Das aktuelle Album "Stuff Like that There" enthält Cover-Versionen anderer Musiker (wie das erwähnte "Friday I'm In Love") aber auch Neubearbeitungen eigener Stücke, etwa "The Ballad of Red Buckets". Offenbar hatte die Band an diesem Stil Gefallen gefunden und beschlossen, dem Rest des Oeuvres die gleiche Behandlung zukommen zu lassen. So dauerte es ob der radikalen Neubearbeitung manchmal eine Weile, bis man einen Song erkannte. Gleichzeitig war es so viel leiser, als man hätte erwarten können. Die wahrscheinlich lauteste Stelle des Abends markierte "Pass me the Hatchet" (ja, mit Akustik-Gitarre - Dave Schramm spielte nur Support).

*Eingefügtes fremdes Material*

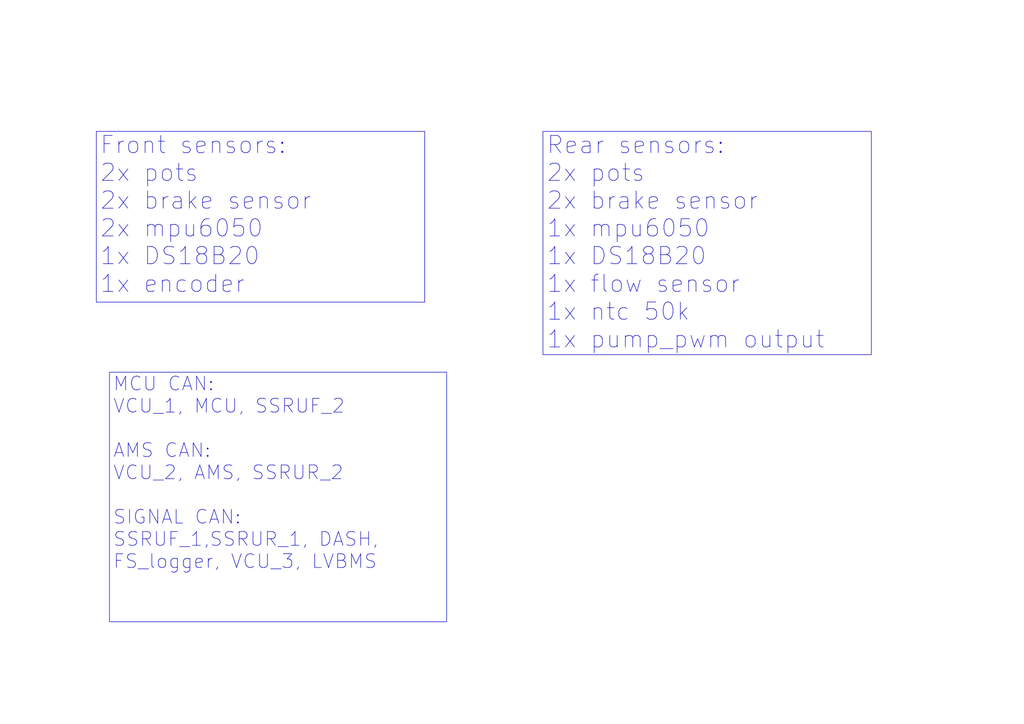
<source format=kicad_sch>
(kicad_sch
	(version 20250114)
	(generator "eeschema")
	(generator_version "9.0")
	(uuid "b512c49e-c705-4955-9085-496a1a966337")
	(paper "A4")
	(lib_symbols)
	(text_box "Front sensors:\n2x pots\n2x brake sensor\n2x mpu6050\n1x DS18B20\n1x encoder\n"
		(exclude_from_sim no)
		(at 27.94 38.1 0)
		(size 95.25 49.53)
		(margins 0.9525 0.9525 0.9525 0.9525)
		(stroke
			(width 0)
			(type solid)
		)
		(fill
			(type none)
		)
		(effects
			(font
				(size 5 5)
			)
			(justify left top)
		)
		(uuid "175f6eac-d234-43e7-9114-b9399270f5f5")
	)
	(text_box "Rear sensors:\n2x pots\n2x brake sensor\n1x mpu6050\n1x DS18B20\n1x flow sensor\n1x ntc 50k\n1x pump_pwm output\n"
		(exclude_from_sim no)
		(at 157.48 38.1 0)
		(size 95.25 64.77)
		(margins 0.9525 0.9525 0.9525 0.9525)
		(stroke
			(width 0)
			(type solid)
		)
		(fill
			(type none)
		)
		(effects
			(font
				(size 5 5)
			)
			(justify left top)
		)
		(uuid "873d5618-cc2a-496b-a8e2-3114d6f8346f")
	)
	(text_box "MCU CAN:\nVCU_1, MCU, SSRUF_2\n\nAMS CAN:\nVCU_2, AMS, SSRUR_2\n\nSIGNAL CAN:\nSSRUF_1,SSRUR_1, DASH, FS_logger, VCU_3, LVBMS\n\n\n\n\n\n\n\n\n\n\n\n\n\n\n\n\n\n\n\n\n\n\n\n\n\n\n\n\n\n\n\n\n\n\n\n\n\n\n\n\n\n\n\n\n\n\n\n\n\n\n\n\n\n\n\n\n\n\n\n\n\n\n\n\n\n\n\n\n\n\n\n\n\n\n\n\n\n\n\n\n\n\n\n\n\n\n\n\n\n\n\n\n\n\n\n\n\n\n\n"
		(exclude_from_sim no)
		(at 31.75 107.95 0)
		(size 97.79 72.39)
		(margins 0.9525 0.9525 0.9525 0.9525)
		(stroke
			(width 0)
			(type solid)
		)
		(fill
			(type none)
		)
		(effects
			(font
				(size 4 4)
			)
			(justify left top)
		)
		(uuid "ee5d741a-49f2-426b-9617-b08094baa6a7")
	)
)

</source>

Which songs are we going to play? Nach einer Gesamt-Spielzeit von gut 100 Minuten verließ die Band die Bühne, ließ sich aber bald wieder herbeiklatschen. Zu Beginn der Zugaben mussten sie dann aber erst einmal diskutieren, was sie denn spielen könnten, da man ja nicht alle Songs auch schon einmal mit dem vierten Mann gespielt hatte. Das Publikum gab hilfreich Tipps und Wünsche ab und "Autumn Sweater" wurde auch gleich als erste Zugabe aufgegriffen. Die poppig-leichte Version von "Big Day Coming" hat mir besonders gefallen (leider gibt's die wohl nicht als Aufnahme - ich hatte Ira Kaplan hinterher gefragt). Nach insgesamt vier Zugaben verließ die Band unter Standing Ovations die Bühne. Das Cigale spielte schon Musik über die Lautsprecher, die ersten hatten schon ihre Jacken angezogen - da kam die Band doch noch einmal zurück und spielte noch zwei Stücke vor stehendem Publikum. Dann war aber endgültig Schluss.

Ira Kaplan Ich hatte übrigens auch noch einen ganz kleinen "Gastauftritt": Von der Bühne herunter amüsierte sich Ira Kaplan über die T-Shirts, die er in der ersten Reihe sehen konnte: There's Beirut, the band ... And Thailand. I don't know that band. Das Beirut-T-Shirt war meines, erstanden beim Auftritt der Band vor ein paar Wochen, ebenfalls in Paris. Der Typ neben mir trug ein Thailand-T-Shirt, das sich natürlich auf das Land bezog. Als ich mir hinterher ein Autogramm abholte, fragte mich Ira noch, ob es okay gewesen sei, "to be in the show like that". Klar, kein Problem :)

Fazit: Musikalisch nicht unbedingt das, was ich erwartet hatte. Streckenweise war mir der Stil auch tatsächlich etwas zu kitschig. Vieles hat mir in dieser Art aber auch gefallen.